If you’re given to encouragement, then strengthen that gift so you make use of every opportunity and means to lift others up!
If you gifted in giving then build those giving muscles! Give with from every aspect of your heart and soul.
Lead with great diligence, if you’re a blessing to others in your leadership.
Rather than followed by a word of amplification, the person gifted in mercy is to use it with joy. Here lies the power in this gift—joy even when the person needing mercy is requiring extra grace!
Conclusion: The Best Present I Was Ever Given
What was the best present you’ve ever been given? One on the top of my list was a bicycle my parents gave me for Christmas when I was 14. I told them the model I wanted, knew where they could buy it, even told them the price! And low and behold, that Christmas morning, there it was—my first ten speed!
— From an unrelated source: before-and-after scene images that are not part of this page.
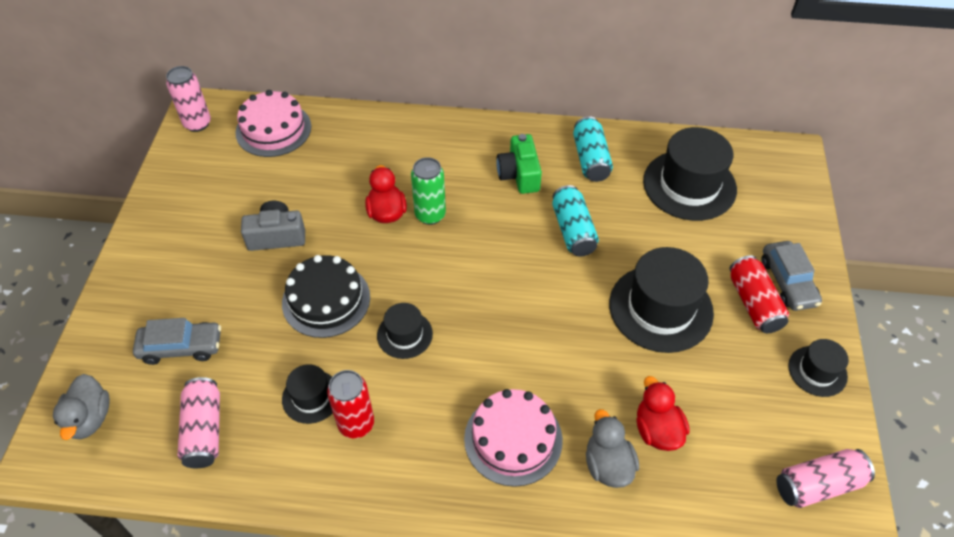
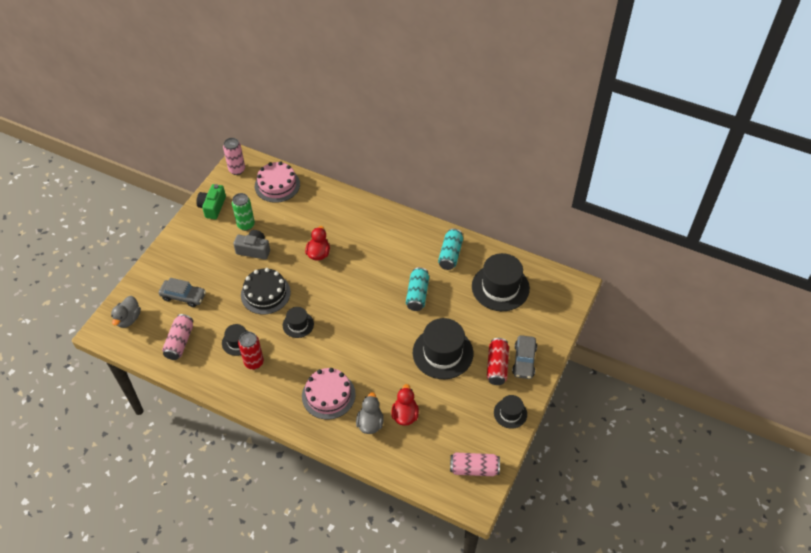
camera: 20 degrees right, 0 degrees up
(430, 215) = (341, 262): green can -> green can (246, 225)
(519, 174) = (403, 252): green camera -> green camera (212, 207)

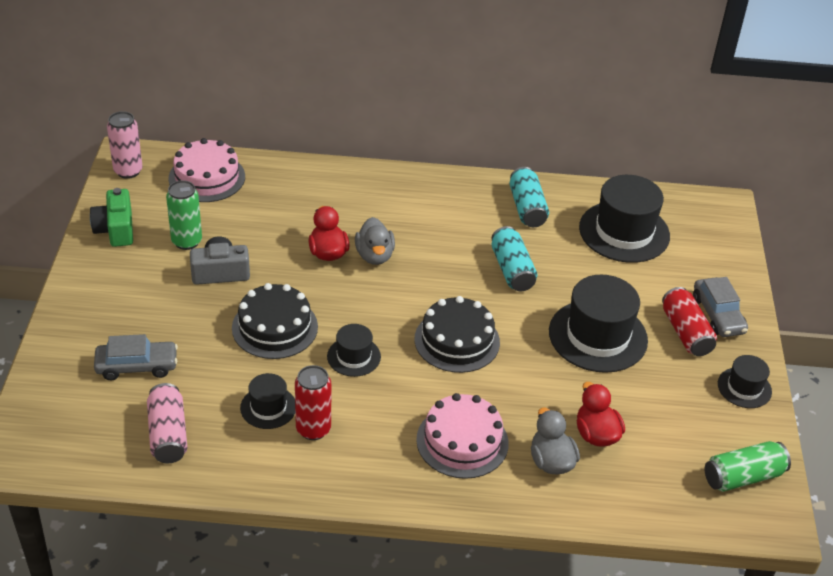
camera: 25 degrees left, 10 degrees down
(128, 319) = (55, 425): grey duck -> grey duck (374, 256)
(360, 331) = (457, 340): none -> black cake
(474, 469) = (743, 477): pink can -> green can

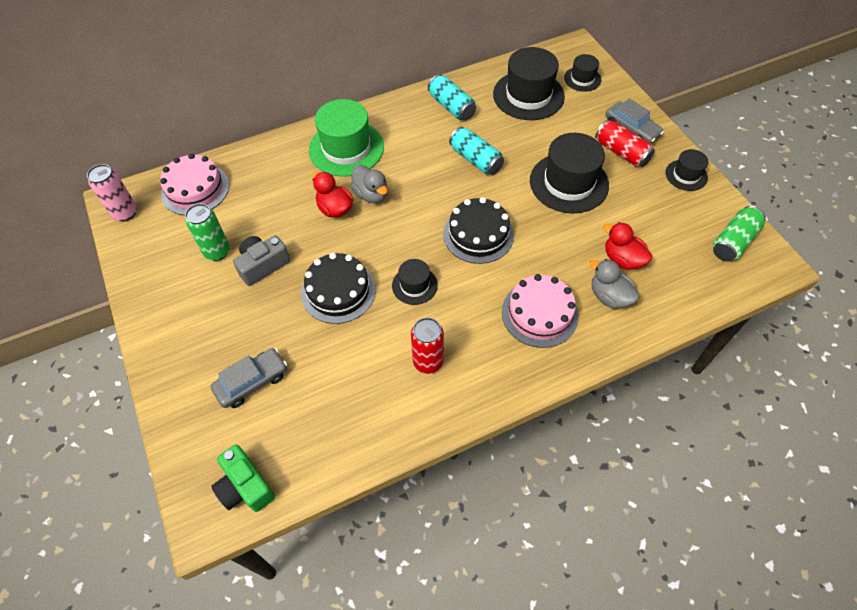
camera: 25 degrees left, 15 degrees up
(115, 229) = (150, 269): green camera -> green camera (245, 486)
(168, 434) = (319, 428): pink can -> none
(268, 407) = (381, 362): black hat -> black hat (582, 79)
(383, 202) = (346, 148): none -> green hat

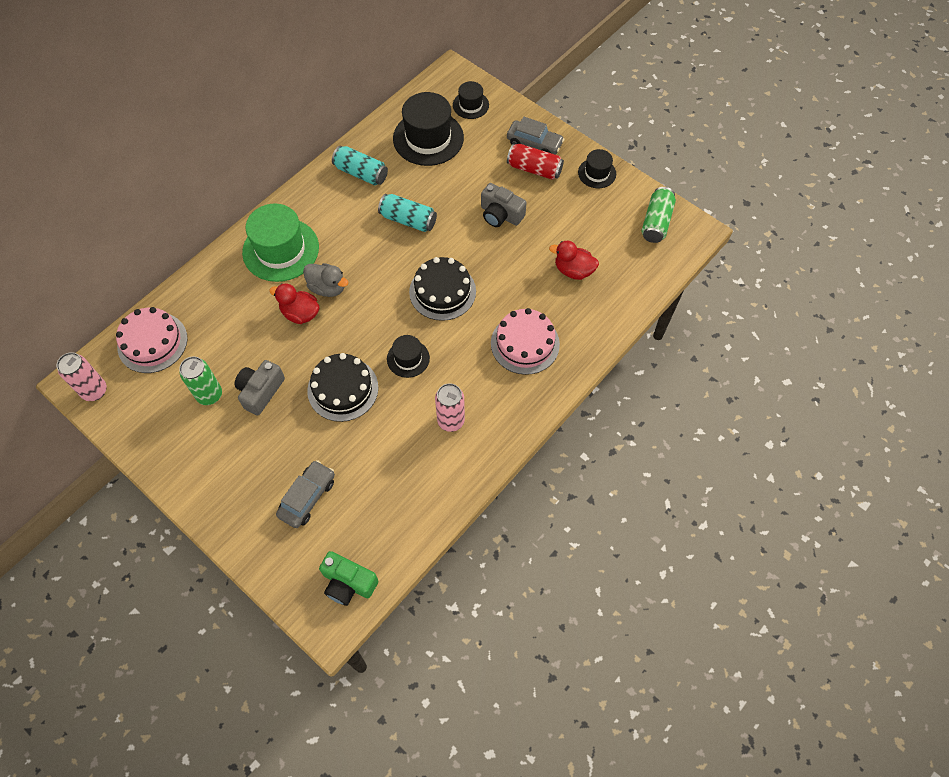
camera: 25 degrees left, 5 degrees up
(428, 362) = (451, 421): red can -> pink can
(569, 183) = (500, 215): black hat -> grey camera
(609, 296) = (575, 307): grey duck -> none

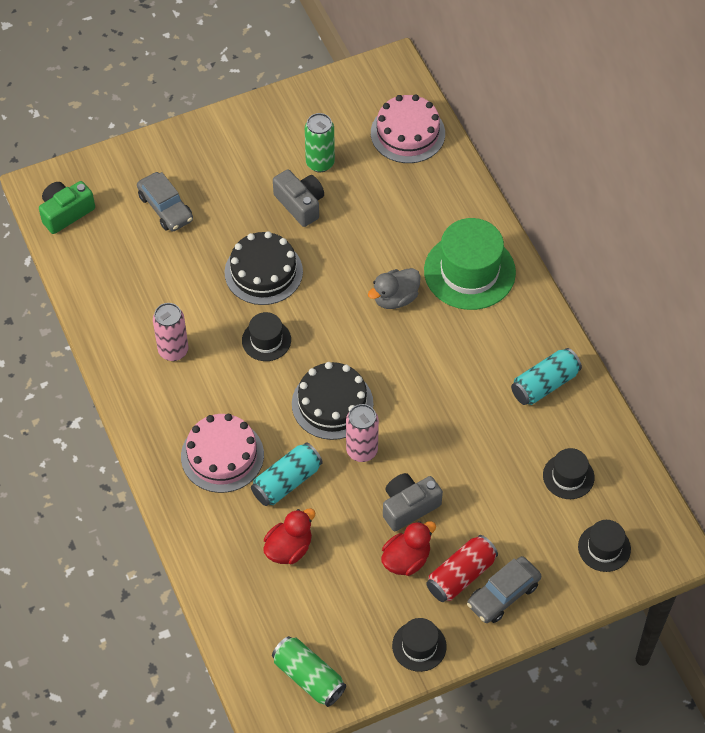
camera: 115 degrees right, 5 degrees down
(94, 391) = (375, 78): pink can -> pink can (362, 451)
(300, 313) = (375, 264): red duck -> red duck (406, 559)
(408, 220) = (449, 407): turquoise can -> turquoise can (287, 482)
(428, 138) = (568, 476): black hat -> black hat, size x0.53

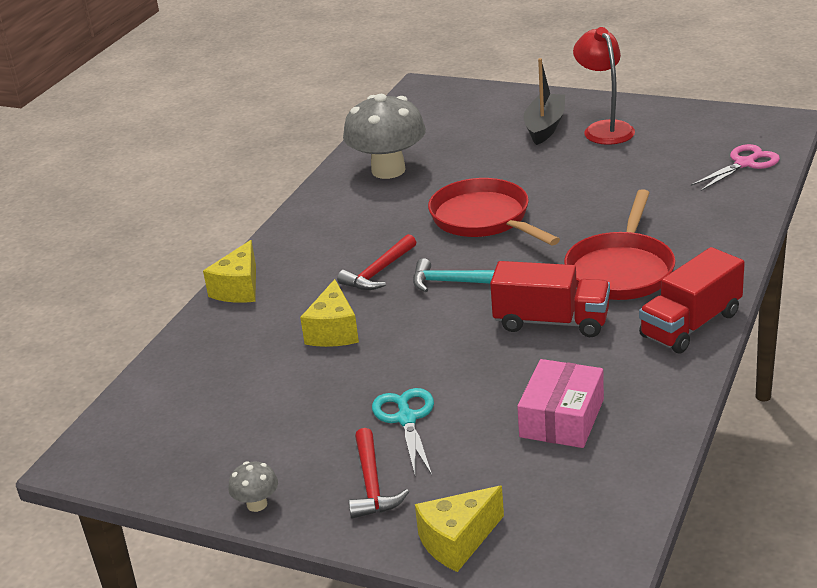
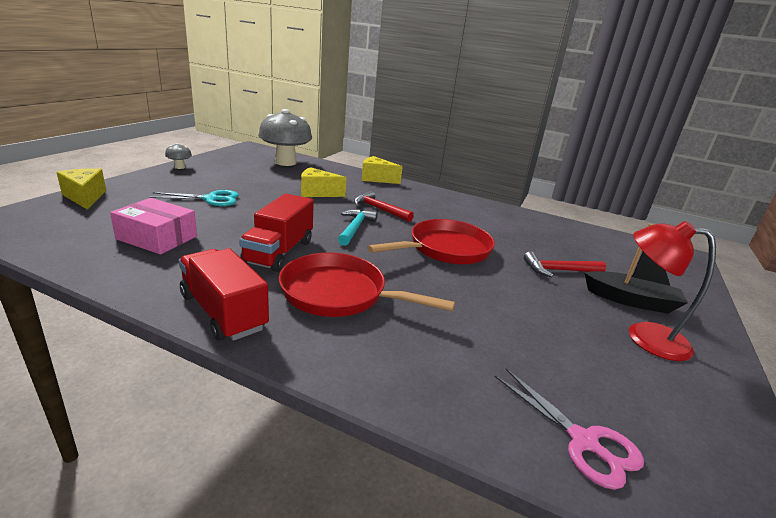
camera: 85 degrees right, 5 degrees down
(372, 484) = (162, 186): red hammer -> red hammer (558, 270)
(388, 170) = (524, 226): grey mushroom -> grey mushroom (285, 162)
(604, 128) = (644, 336): red lamp -> red lamp turned 135 degrees counterclockwise

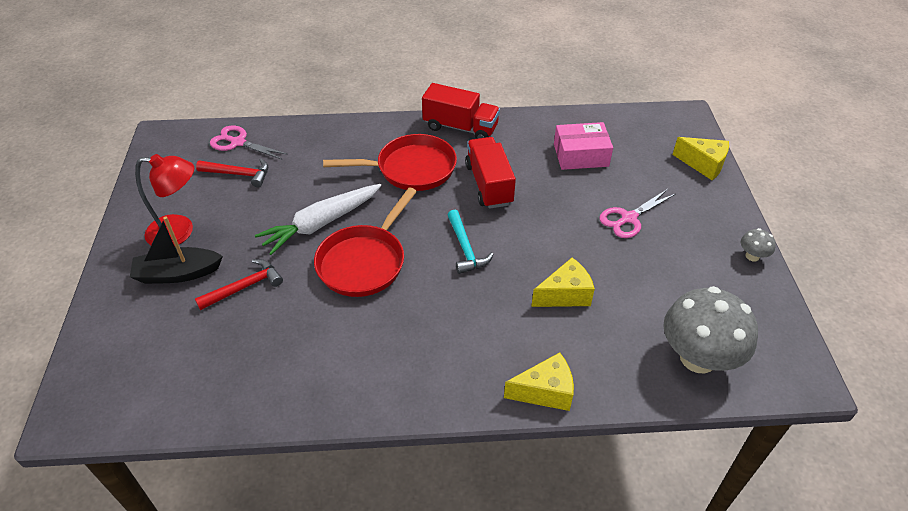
camera: 155 degrees right, 20 degrees up
(211, 199) = (628, 218): turquoise scissors -> pink scissors
(379, 209) = (473, 300): red hammer -> red hammer (239, 174)
(473, 285) = (321, 223): none -> white carrot

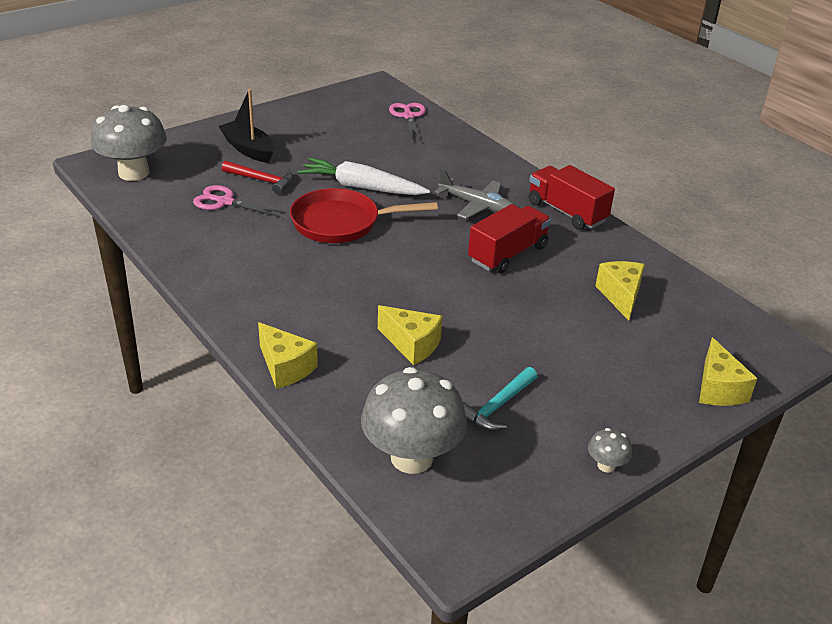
camera: 55 degrees right, 10 degrees down
(126, 387) = (134, 173): none -> grey mushroom
(180, 232) = (289, 133): red lamp -> none
(239, 174) = (374, 131): red hammer -> none
(411, 169) = (477, 206): red pan -> grey plane
(460, 127) = (566, 212): red truck -> red truck turned 150 degrees clockwise
(465, 249) = (410, 269): turquoise hammer -> turquoise hammer (497, 407)
(581, 155) = (620, 296): pink box -> yellow cheese
(628, 218) = (562, 356): pink scissors -> pink scissors (225, 202)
From that day on I rode that bike everywhere. Rarely again did I take the bus; I rode my bike to school. I rode to the store; I rode to the lake; I even rode that bike over 300 miles across the State of Washington on a five day bike-hike. If it can be said that you can wear out a bike, I did!
As a result of riding my bike my legs grew incredibly strong. I had powerful thighs. I became a decent runner—a good sprinter. It was because of my speed that when the time came for the basketball try-outs in high school I made the team, even though I hadn’t played much ball before. That gave me great confidence and taught me how to be part of a team. In my senior year I made the all city team, and was offered a scholarship from a school in California. Even though I didn’t play ball in college, it bolstered my confidence.
As a result of that bike I was brash enough to be adventurous and try new things. When I graduated from school I couldn’t find a job in the area I wanted, so I started my own business. When a position came open to teach at the University, I applied and told the Dean (in partial desperation), “You’ll be making a big mistake if you don’t hire me.” He hired me! I was 24 years old teaching business law. When the time came for me to decide go to seminary to study to be a pastor, I had the confidence to leave it all behind. Now I am a pastor, using the gifts God has entrusted to me—and I can trace it all back to the bicycle my parents gave me one Christmas!
How different my life would be if I didn’t ride that bike, or if I only used it once or twice! It is because I rode it into the ground that I developed the muscles needed for basketball, which resulted in confidence, and so much influence in my life.